My comrade offered me an encouraging look.
‘Namely?’
‘How would Kalchoff be certain that Captain Barrington would carry with him the most important clue of all, the note decoying him to his death? Wasn’t that a great risk? What if Barrington - Julia - had left it behind? The note would inevitably have led to the culprit.’
‘That’s why Kalchoff arranged the rendezvous at the obrok. It is unlikely a foreigner would know the exact location of such a shrine. The note contained precise directions, almost certainly accompanied by a sketch - you recall Mrs. Barrington saying her husband turned it this way and that - ensuring the victim would bring it with him.’
‘I can see why Kalchoff would murder Captain Barrington - but why would the Prince become involved?’
‘Cui prodest? Ferdinand’s mother and the nation press Ferdinand hard to remarry. Several prospects of Royal lineage have said no to his proposals of marriage, aware life in Balkan royal circles is likely to be both brutal and short. If not of his own station, then from Bulgaria’s Upper Crust. The Prince’s unusual gift to Mrs.
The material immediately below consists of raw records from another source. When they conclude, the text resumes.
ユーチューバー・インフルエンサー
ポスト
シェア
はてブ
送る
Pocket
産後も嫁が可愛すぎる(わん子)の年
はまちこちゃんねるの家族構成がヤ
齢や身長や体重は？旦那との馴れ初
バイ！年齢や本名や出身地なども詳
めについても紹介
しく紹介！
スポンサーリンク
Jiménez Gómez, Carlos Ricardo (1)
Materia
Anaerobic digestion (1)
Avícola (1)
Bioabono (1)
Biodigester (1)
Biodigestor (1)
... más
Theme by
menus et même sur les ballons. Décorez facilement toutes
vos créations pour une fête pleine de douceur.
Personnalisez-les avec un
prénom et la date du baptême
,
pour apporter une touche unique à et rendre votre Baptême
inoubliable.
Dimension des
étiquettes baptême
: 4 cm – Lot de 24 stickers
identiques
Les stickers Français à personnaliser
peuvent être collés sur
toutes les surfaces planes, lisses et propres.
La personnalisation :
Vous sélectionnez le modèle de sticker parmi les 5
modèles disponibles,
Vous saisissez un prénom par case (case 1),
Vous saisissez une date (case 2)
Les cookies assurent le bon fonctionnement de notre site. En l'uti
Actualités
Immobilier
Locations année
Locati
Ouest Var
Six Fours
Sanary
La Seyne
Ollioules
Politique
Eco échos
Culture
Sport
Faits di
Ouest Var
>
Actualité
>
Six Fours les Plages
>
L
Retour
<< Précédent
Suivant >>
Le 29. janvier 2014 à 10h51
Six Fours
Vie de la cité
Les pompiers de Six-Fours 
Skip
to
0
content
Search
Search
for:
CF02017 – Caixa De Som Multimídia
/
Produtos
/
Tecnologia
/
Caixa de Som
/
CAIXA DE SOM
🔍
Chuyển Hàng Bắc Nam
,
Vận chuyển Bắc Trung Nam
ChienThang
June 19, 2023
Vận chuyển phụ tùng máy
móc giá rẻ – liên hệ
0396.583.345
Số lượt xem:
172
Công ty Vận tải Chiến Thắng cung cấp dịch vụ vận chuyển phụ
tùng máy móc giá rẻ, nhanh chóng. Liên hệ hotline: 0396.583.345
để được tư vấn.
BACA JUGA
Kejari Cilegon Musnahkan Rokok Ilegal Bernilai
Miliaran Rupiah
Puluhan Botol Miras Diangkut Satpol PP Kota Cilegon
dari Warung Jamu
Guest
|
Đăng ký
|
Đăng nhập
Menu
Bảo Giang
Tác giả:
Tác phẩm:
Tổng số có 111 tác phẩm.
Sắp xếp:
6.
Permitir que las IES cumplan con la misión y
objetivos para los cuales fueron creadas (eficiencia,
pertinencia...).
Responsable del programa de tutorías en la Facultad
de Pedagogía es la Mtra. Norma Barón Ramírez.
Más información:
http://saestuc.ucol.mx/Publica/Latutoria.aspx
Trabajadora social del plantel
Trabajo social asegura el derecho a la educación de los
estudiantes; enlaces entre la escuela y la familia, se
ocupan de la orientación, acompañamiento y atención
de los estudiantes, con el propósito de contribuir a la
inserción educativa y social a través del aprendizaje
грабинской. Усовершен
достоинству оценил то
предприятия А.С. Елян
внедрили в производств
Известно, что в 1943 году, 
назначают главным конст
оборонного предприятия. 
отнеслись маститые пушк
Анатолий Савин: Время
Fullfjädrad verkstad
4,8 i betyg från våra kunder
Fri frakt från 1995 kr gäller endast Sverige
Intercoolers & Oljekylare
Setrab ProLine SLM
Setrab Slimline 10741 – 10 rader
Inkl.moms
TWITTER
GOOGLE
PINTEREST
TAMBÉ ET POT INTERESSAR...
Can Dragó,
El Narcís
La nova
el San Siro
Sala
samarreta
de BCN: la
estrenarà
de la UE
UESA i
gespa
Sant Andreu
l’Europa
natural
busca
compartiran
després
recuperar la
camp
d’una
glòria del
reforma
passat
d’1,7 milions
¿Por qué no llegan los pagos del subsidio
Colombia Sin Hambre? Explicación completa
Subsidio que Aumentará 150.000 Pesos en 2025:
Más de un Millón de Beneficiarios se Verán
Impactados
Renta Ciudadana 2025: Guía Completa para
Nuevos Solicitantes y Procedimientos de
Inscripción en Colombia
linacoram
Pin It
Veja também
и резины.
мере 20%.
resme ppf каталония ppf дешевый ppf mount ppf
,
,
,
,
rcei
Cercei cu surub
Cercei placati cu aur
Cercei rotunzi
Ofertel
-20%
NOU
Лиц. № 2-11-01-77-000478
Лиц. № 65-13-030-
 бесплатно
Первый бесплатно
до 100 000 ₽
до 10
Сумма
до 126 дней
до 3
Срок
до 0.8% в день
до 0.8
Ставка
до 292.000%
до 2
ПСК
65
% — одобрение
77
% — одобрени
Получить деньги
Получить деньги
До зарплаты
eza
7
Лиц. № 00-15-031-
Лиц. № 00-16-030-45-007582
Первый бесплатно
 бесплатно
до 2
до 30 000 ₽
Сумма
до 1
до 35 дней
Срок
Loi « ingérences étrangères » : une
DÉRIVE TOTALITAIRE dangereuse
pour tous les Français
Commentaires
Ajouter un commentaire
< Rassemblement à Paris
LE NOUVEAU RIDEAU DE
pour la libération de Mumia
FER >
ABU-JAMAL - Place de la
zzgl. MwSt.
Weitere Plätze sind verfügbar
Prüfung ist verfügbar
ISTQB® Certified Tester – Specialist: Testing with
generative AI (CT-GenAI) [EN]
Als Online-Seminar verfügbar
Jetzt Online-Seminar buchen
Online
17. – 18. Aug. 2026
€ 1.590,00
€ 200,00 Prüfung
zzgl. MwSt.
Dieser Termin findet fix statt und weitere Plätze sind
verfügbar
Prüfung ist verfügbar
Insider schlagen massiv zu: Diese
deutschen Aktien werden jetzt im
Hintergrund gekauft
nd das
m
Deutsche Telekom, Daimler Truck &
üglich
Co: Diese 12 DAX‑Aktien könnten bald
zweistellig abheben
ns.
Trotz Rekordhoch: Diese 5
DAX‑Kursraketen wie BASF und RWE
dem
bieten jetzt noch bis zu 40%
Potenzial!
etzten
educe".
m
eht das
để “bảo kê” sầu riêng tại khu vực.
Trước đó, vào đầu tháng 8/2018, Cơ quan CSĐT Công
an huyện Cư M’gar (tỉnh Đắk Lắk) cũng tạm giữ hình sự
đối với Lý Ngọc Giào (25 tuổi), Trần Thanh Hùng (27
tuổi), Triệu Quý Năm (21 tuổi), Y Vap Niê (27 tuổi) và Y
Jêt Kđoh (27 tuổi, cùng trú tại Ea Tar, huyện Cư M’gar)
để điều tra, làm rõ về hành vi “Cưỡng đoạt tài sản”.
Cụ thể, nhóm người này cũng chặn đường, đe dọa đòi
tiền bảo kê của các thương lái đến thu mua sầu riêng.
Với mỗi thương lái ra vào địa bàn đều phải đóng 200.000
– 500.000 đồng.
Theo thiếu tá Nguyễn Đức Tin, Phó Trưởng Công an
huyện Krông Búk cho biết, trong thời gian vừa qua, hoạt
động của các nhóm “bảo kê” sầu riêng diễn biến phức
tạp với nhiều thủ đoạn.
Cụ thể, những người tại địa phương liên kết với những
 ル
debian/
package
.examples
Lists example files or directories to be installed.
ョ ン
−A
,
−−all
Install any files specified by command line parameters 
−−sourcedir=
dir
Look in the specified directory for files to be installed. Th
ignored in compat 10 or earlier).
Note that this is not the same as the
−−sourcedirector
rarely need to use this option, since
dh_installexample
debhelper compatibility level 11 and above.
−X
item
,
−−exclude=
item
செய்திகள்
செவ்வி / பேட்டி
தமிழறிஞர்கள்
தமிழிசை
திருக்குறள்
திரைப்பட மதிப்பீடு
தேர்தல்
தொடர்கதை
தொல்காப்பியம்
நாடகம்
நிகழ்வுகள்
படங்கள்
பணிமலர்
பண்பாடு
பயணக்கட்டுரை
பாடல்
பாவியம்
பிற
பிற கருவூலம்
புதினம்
Barrington - a pair of diamond swallows for her hair, given to him by the Viennese actress Kathi Schratt, and to Schratt by the Emperor Franz Josef- I took it to be a sign of unrequited love. After the killing, Kalchoff could say nothing to prevent his master waiting a while, then marrying Mrs. Barrington and absorbing her vast lands for himself. Ferdinand immediately saw through the request for a photographic session. He understood I was about to unmask the one witness who could implicate the Prince himself. It became imperative to eliminate him.’
‘Pretty gory stuff,’ I said with feeling, ‘thrusting the blade into his throat like that. Better a thrust through the heart - ‘
‘Even those of us who are not medical realise a bodkin in the wind-pipe makes it difficult to finish the sentence,’ Holmes broke in, drily. He looked at me quizzically.
‘Do you recall the Minister telling you the Prince’s favourite saying?’